Nestled away in the towering Pyrenees Mountains that stretch between France and Spain, there's a small European country that many travelers overlook or miss entirely when touring the top sights and natural wonders of the Old World. Andorra (population 77,000) is a small, landlocked country with a distinct culture, history and language defined by its geographic isolation and scenic mountainous surroundings.
Since so many travelers skip Andorra, you might have never heard stories of adventures from friends who've visited. To show you why Andorra is so interesting and worthy of a trip someday, here are six fascinating facts about Andorra.

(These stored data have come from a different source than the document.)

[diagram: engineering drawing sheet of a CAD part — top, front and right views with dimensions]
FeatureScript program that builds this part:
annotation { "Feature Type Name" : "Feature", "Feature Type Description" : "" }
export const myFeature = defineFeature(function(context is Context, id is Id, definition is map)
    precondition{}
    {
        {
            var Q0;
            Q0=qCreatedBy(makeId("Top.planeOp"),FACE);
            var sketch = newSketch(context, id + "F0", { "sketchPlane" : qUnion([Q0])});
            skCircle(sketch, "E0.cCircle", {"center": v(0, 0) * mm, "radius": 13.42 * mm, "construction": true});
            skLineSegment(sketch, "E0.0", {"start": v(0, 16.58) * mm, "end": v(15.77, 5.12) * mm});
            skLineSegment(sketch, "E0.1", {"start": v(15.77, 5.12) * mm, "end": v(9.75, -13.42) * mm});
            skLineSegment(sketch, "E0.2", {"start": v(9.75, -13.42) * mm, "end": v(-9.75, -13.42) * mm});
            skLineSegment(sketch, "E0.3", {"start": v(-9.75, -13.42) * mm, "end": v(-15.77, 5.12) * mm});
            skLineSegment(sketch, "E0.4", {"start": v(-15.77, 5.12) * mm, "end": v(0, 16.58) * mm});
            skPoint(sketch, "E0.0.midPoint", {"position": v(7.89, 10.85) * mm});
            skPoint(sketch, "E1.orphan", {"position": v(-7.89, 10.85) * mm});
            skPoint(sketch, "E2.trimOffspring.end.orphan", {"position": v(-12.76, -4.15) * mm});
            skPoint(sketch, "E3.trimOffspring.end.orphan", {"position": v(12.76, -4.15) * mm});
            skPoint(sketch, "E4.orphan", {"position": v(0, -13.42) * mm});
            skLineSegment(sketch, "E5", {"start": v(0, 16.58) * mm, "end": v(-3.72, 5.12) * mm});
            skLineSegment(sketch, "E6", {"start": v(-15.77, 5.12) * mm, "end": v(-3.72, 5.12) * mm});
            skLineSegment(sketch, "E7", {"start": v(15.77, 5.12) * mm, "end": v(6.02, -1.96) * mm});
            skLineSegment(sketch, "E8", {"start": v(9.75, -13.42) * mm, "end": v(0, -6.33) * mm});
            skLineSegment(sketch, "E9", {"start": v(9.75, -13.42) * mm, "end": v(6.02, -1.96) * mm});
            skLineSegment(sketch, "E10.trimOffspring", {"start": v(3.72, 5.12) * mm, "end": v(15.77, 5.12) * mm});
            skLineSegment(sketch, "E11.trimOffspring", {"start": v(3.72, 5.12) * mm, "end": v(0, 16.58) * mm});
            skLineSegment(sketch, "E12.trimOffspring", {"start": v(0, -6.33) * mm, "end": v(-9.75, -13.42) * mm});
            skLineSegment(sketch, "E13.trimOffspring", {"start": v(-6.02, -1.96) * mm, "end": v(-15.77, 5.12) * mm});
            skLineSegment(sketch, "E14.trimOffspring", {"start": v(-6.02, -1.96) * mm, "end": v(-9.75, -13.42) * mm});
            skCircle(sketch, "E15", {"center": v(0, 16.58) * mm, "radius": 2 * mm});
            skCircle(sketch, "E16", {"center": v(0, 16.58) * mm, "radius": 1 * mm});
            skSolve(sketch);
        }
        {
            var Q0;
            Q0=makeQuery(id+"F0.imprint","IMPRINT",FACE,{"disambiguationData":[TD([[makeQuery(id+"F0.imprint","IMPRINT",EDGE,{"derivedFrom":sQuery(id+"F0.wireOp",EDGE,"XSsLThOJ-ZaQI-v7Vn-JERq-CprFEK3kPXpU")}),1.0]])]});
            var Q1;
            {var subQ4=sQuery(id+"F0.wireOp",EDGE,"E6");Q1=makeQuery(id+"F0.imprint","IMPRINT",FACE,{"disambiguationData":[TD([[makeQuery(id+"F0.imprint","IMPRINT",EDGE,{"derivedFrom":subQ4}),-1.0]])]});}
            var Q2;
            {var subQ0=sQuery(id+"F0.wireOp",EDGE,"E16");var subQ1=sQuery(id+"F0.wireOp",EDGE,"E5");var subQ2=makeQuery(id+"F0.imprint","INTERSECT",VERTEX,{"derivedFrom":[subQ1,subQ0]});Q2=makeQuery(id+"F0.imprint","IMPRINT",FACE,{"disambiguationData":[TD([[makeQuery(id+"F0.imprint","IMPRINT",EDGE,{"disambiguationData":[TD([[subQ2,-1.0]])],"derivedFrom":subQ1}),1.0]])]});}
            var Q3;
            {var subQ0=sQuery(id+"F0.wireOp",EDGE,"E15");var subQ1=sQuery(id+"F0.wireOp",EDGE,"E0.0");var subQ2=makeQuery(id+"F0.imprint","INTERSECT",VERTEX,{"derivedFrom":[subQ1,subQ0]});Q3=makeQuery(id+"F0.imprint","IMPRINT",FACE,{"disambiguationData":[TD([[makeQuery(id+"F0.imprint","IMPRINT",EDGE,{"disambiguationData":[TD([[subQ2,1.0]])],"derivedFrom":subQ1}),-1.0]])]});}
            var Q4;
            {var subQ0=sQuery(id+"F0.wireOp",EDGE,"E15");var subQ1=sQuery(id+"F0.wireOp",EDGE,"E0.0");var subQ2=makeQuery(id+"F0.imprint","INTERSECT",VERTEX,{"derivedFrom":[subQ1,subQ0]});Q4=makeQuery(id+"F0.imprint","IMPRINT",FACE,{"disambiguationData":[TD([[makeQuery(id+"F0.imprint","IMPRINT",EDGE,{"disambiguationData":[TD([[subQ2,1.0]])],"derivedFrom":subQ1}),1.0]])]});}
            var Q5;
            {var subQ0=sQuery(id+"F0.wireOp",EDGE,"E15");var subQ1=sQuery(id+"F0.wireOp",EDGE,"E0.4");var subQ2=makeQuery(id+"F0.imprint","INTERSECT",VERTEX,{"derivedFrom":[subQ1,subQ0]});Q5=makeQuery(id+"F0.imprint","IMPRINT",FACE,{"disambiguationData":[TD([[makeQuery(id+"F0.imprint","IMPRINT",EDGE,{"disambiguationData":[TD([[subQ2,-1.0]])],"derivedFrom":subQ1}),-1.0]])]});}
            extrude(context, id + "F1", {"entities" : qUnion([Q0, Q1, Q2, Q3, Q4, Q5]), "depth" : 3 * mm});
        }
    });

1. Andorra is Three Times Smaller than London
If you've been to London, one of the world's most popular cities to visit, you've likely explored a greater area than the entire country of Andorra – which is just one-third the size of London at just 180 square miles (468 square kilometers).
Despite its small size, it's one of those places best enjoyed slowly. "Andorra is about the mountains, the nature, the lakes, the views, the small villages made of picturesque stone houses, the hidden churches perched on the side of a cliff," says luxury travel writer Mar Pages, who has visited Andorra numerous times over the last 40 years. "[Andorra] is not about ticking boxes in a list of sights, it's about taking it slow. If you like hiking or skiing, you will have plenty to fill up days of exploration." Urban explorers will feel more at home in London; Andorra is perfect for everyone else.
2. It's the World's Only Co-Principality
Andorra's official name is the Principality of Andorra, but it is actually a co-principality, the only one in the world. Rather than being ruled by a single person, there are two chiefs of state in Andorra, each coming from one of Andorra's neighbors, an arrangement dating all the way back to the 13th century. The current president of France and the bishop of La Seu d'Urgell, Spain serve as the two princes of Andorra. However, the country is a parliamentary democracy, underneath these two heads of state.
3. The Official Language Is Catalan
If you're looking for an opportunity to immerse yourself in foreign languages, Andorra is a good destination to visit. The official language is Catalan, a regional language that most travelers experience elsewhere in Barcelona (which is itself part of the Catalonia region of Spain). "Catalan is spoken by over 7 million people in Catalonia and Andorra; that is more people than speak Danish, Norwegian or Finnish," says Pages, who is Catalan herself. "It is also a Latin language that is very close to French and Spanish so if you speak either, you could get by easily."
And if you do speak French or Spanish, you'll probably be fine too. "Almost all Andorrans will speak French and Spanish fluently as both languages are taught in school," Pages says. English-only speakers might struggle, as not many Andorrans speak English fluently.
5. One UNESCO Site Takes Up 9 Percent of the Country
When it comes to UNESCO World Heritage Sites, what Andorra lacks in quantity it makes up for in size and wonder. Madriu-Perafita-Claror Valley is the only UNESCO site in Andorra but encompasses 10,495 acres (4,247 hectares) – roughly 9 percent of the country!
"Madriu-Perafita-Claror Valley is a largely wild and untouched park with several hiking routes, from the moderate path that starts by the park's sign to multiday hikes that go further deep into the forest," says Pages. "You can enjoy raw forests, streams, alpine lakes, valleys and vistas stretching out to other parts of Andorra. There aren't sights per se to see, just pure and untouched nature." It sounds perfect for those looking for a new corner of the world's great outdoors to explore.
5. There Is No Airport
The nearest airports to Andorra are located in Barcelona, Spain, and Montpellier, France. Most people then book a bus or rent a car to make the journey to Andorra. It's roughly two-and-a-half hours by car from Barcelona and four hours from Montpellier.
"I recommend renting a car and driving so you can explore Andorra's many Romanesque Churches, which are similar to the UNESCO listed churches of La Vall de Boi in nearby Catalonia, the few heritage museums including Thyssen's Andorra branch, the forests, lakes and parks and the authentic mountain food," advises Pages. "Most rental cars at Barcelona Airport will allow you to take your car over to Andorra but you should mention your intention to make sure your insurance coverage gets extended."
6. Andorra Uses the Euro But Isn't Part of the Eurozone
Initially, Andorra used the franc as its primary currency, but with the development of the eurozone in 1999, the country switched to using euro. To add extra complication though, Andorra is not technically part of the European Union or the eurozone (the economic region formed of EU countries that use the euro) – it just takes advantage of its proximity to eurozone countries and keeps things simple for everyone by using the euro. The country also has low tax rates, especially when compared with the rest of Europe, which may entice people to move there. Or at least do some shopping.